As a retired nurse, who knew the where the bodies were buried, literally and metaphorically, in the Regional Hospital in Galway (she was in charge on the night in 1958 when the Dutch airplane crashed off Galway Bay), Mam was never phased by whipper-snapper medics, especially newbies who didn’t know her form and were daft enough to attempt to be condescending to a 'little old dear'. Over the twenty-five years she was in and out of there and the Galway Clinic, minding my father like a lioness, I saw professors and consultants scurrying towards, and away, from her. This small, mild-mannered, modest, elegant, ladylike woman, who wouldn’t usually say boo to a goose, gave no quarter when it came to looking after those she loved. If she’d been raised in the deep south of the United States, she would have been the epitome of what they like to call a Steel Magnolia.
Towards the end, the balance tipped in my direction, angling slightly away from our three children, whom I’d always quietly thought she over-indulged but had the wit to keep my mouth shut. It moved from “You-and-your-books-did-you-give-those-poor- children-anything-to-eat-at-all-today?” to telling the boys to “Take-your-hands-out-of-your-pockets-and-give-your-mother-five-minutes-peace for goodness-sake”. They were startled at that turn of events but I found it uproarious. Everything comes full circle.
Mam and myself walked a happy road together for thirty years, from when I stopped being a stroppy moody teen to the last time I tried to giver her her morphine a few hours before she died on that Halloween Saturday evening. She couldn’t swallow it. It dribbled out at the side of her mouth in a rusty trickle and dripped down onto her left shoulder, staining the pink pyjamas I still haven’t washed six months later. As she tried her best to get it down, I saw the soggy remnants of the orange tablet (diuretic) on her tongue that I thought she’d taken that morning. The game was up. All of the stories she’d told me about the canny oldies she’d nursed herself over the years, and how they’d pulled the same trick to avoid swallowing their own meds as death crept closer came back in a tsunami of memory and made my knees buckle. That really happens. Knees buckle.
When the first copy of Caherlistrane arrived into our house, shortly before she died, Mam got out of bed for the first time in days. She put on her newest clothes, a beautiful red suit that my sister had just bought her, piled on the lipstick (mad red too, “like a letterbox”, as she used to say), and sat posing for a photo. Patiently. And that told its own tale too. Mam, you see, hated having her picture taken. She could never sit still for one, twitching and threatening to bin them. And yet here she was. Sitting. Smiling. Posing. Dying. Holding the book. My book. Knowingly. She didn’t have to say: “I made it, I held on for the book. I told you I would.” Knees buckled then too.

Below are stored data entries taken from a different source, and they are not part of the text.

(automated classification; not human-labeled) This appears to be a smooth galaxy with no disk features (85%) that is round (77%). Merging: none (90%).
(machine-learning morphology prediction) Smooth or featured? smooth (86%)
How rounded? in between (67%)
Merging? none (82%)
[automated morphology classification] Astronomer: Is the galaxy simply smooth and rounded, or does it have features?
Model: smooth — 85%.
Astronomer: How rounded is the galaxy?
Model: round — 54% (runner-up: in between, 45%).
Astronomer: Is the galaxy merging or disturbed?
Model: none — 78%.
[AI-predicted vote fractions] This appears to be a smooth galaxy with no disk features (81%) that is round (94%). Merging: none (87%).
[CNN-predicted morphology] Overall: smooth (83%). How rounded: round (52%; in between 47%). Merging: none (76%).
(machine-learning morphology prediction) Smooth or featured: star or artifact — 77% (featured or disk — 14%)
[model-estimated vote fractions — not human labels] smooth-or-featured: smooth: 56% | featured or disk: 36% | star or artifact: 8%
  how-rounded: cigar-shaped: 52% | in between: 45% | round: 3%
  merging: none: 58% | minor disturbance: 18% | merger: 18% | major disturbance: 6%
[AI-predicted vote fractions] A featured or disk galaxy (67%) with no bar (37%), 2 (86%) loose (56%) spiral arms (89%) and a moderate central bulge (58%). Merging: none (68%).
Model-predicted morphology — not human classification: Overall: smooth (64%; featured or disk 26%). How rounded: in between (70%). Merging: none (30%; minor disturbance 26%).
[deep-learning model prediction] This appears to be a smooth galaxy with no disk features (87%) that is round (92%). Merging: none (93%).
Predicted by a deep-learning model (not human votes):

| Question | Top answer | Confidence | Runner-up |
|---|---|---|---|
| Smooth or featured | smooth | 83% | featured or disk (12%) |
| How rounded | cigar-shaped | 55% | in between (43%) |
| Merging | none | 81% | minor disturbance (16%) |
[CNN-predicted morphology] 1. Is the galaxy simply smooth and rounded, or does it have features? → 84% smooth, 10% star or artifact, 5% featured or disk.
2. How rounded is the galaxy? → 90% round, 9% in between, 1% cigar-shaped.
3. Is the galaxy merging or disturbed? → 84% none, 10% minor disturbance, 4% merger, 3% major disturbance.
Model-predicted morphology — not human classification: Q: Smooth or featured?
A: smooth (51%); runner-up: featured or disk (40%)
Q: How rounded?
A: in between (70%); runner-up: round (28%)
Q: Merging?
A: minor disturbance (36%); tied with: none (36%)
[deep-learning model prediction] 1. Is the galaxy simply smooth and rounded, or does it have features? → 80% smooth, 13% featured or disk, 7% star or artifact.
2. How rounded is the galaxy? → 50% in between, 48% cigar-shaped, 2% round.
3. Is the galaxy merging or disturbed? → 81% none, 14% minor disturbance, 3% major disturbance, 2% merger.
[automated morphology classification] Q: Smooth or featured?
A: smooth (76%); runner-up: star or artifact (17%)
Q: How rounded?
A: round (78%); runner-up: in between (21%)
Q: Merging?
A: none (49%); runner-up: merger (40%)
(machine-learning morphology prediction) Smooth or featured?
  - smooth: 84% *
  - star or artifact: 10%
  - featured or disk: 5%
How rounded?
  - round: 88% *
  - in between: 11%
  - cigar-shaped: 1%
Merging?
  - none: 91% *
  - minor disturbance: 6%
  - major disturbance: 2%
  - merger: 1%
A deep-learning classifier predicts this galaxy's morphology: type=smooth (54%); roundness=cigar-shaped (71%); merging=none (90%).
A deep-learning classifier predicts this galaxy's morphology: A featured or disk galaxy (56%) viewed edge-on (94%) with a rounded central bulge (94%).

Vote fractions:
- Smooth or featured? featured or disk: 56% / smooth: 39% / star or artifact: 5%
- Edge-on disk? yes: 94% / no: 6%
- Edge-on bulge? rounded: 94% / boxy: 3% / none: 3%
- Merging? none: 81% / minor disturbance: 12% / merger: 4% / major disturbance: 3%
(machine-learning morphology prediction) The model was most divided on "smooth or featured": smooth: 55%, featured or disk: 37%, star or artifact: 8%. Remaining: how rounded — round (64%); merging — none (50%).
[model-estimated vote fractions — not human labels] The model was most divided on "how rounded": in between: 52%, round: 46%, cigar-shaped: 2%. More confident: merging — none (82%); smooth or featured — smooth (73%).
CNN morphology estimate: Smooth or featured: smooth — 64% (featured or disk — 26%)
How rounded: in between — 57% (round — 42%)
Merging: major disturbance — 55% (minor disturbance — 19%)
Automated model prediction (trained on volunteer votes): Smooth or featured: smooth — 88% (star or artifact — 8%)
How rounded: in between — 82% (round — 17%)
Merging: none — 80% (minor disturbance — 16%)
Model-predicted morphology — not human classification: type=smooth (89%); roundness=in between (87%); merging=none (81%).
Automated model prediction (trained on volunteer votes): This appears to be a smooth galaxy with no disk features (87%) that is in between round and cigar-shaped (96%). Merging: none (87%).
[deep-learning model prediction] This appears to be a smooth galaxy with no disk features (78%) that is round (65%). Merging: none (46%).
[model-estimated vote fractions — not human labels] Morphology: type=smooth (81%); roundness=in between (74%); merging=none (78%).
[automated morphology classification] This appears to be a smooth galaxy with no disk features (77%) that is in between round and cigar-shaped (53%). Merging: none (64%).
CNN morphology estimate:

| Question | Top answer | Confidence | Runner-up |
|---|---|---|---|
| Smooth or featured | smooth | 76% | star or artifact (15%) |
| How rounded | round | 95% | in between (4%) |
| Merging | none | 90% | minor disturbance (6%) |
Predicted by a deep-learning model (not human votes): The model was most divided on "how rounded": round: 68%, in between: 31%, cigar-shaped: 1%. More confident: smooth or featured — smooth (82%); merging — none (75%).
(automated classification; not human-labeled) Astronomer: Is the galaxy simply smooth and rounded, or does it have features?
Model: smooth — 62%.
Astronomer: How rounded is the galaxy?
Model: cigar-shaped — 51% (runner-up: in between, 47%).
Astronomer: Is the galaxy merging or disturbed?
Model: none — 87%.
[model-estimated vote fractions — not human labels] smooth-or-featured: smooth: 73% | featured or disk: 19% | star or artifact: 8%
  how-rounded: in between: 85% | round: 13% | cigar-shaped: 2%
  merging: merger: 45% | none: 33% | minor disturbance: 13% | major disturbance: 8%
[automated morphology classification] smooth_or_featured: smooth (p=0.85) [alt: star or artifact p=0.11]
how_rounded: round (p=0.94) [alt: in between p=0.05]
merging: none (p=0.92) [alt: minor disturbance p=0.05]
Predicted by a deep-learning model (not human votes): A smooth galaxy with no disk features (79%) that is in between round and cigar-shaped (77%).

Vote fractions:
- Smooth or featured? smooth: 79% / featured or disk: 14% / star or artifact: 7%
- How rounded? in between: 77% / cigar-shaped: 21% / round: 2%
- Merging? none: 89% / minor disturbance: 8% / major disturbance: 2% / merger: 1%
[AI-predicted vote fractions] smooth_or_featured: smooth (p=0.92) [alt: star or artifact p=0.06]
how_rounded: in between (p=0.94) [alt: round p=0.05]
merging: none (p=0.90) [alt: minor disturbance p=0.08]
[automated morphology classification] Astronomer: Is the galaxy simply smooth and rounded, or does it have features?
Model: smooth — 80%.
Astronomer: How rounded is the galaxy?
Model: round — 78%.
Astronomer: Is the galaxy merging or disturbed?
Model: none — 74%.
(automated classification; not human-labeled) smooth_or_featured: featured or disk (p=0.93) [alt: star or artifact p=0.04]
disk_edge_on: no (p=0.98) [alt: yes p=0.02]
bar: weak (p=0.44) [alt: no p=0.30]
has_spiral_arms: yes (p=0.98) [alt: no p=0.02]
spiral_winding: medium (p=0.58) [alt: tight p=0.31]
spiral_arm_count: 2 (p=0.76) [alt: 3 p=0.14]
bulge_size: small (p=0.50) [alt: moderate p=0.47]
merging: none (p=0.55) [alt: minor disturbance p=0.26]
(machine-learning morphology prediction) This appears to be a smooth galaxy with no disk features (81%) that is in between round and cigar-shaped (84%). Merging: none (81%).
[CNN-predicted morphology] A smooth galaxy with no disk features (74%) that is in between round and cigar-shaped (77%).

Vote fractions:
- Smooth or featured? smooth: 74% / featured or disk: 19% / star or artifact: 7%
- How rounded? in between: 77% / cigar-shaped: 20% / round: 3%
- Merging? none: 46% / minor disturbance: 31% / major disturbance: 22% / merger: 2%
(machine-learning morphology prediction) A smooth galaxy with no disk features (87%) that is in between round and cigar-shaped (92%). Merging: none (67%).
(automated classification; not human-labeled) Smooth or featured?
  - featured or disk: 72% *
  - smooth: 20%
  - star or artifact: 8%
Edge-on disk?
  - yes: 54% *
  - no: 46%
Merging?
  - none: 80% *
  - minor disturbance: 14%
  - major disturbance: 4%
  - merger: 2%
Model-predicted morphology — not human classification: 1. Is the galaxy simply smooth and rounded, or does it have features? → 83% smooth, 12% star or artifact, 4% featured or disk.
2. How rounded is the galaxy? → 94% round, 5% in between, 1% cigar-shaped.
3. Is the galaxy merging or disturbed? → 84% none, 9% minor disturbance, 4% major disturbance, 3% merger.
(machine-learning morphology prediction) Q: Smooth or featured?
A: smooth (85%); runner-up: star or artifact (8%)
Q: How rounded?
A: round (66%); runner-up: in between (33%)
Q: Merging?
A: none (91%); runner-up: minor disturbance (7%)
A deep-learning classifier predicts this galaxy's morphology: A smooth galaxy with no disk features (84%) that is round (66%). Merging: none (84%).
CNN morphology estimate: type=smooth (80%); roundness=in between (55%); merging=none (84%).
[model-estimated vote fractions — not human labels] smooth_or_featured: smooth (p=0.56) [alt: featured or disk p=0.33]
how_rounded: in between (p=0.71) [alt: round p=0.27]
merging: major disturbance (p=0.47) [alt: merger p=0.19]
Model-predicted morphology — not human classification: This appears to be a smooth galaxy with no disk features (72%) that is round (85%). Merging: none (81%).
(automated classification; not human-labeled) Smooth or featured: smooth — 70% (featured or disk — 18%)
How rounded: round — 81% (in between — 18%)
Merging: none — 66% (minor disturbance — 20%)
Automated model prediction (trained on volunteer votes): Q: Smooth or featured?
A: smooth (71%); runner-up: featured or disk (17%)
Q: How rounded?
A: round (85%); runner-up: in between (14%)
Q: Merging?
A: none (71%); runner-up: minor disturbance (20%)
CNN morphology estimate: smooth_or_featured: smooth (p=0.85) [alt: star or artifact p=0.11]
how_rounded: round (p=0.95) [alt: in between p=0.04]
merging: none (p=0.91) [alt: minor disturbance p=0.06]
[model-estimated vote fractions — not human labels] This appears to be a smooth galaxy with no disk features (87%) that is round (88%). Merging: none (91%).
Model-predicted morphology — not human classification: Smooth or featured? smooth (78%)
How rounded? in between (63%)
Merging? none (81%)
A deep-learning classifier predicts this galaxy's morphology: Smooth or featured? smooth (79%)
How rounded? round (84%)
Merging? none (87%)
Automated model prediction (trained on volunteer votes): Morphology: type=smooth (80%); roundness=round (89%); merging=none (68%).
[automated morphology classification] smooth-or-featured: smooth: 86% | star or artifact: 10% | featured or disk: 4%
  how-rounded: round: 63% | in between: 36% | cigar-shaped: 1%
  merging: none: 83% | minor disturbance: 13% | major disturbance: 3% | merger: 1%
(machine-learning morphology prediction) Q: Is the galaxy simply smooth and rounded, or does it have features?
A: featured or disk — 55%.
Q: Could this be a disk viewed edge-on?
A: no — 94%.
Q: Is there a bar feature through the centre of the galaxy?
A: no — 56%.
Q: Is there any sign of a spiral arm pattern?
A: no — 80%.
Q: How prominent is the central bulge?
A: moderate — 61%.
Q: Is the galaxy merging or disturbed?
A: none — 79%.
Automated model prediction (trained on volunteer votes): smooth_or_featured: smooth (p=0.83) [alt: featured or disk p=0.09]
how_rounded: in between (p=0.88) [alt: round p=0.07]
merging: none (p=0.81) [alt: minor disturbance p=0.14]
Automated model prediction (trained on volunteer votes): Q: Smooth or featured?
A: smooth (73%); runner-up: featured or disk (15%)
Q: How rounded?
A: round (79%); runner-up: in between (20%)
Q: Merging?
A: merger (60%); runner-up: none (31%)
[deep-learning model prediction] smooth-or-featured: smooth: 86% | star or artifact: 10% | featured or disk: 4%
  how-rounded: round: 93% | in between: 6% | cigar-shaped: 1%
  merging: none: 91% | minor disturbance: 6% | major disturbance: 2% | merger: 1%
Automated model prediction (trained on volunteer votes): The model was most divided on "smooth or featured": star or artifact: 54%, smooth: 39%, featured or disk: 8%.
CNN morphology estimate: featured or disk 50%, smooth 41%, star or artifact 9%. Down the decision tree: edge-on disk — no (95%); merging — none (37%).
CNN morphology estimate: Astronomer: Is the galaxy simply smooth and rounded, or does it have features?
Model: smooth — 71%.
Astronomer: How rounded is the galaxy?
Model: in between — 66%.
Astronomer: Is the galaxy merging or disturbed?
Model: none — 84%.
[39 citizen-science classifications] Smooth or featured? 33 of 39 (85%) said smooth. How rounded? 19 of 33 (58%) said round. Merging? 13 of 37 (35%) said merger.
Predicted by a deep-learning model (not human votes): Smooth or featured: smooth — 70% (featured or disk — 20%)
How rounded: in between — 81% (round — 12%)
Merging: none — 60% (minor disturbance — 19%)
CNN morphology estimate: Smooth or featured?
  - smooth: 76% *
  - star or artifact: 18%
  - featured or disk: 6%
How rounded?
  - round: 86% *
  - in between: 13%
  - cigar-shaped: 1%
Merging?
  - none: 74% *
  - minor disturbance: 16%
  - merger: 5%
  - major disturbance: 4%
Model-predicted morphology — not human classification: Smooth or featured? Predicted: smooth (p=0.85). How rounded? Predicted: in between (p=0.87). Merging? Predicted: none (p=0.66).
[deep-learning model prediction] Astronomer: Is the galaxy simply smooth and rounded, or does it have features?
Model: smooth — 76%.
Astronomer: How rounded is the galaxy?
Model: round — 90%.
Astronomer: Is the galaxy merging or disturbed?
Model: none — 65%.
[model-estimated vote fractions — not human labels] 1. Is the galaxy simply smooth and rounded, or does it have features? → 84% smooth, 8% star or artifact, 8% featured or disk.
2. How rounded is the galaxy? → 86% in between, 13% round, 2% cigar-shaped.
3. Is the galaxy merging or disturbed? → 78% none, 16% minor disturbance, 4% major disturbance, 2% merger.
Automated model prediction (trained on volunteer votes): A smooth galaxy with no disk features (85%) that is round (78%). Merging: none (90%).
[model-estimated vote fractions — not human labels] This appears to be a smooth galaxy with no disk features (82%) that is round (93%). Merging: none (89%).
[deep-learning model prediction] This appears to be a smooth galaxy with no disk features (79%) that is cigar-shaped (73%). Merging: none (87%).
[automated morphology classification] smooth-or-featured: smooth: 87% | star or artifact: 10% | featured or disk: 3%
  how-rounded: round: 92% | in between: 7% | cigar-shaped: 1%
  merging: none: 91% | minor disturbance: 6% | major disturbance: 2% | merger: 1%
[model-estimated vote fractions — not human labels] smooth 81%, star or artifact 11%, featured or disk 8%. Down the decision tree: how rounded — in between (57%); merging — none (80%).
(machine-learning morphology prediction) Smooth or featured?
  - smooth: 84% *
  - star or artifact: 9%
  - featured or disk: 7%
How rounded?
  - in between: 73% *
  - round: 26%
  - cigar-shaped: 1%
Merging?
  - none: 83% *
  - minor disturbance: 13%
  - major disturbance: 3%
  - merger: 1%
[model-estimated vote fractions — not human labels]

Writing Caherlistrane created an arch that spanned a wedge of time under which we buried a tiny little baby boy, then my father and now my mother. But the beauty of it is that all three live on forever. I don’t know where they are now, I haven’t a clue, but I feel the three of them dancing in between every page and every line. They’re there all the time and mostly they are dancing in between the spaces where there is simply nothing at all.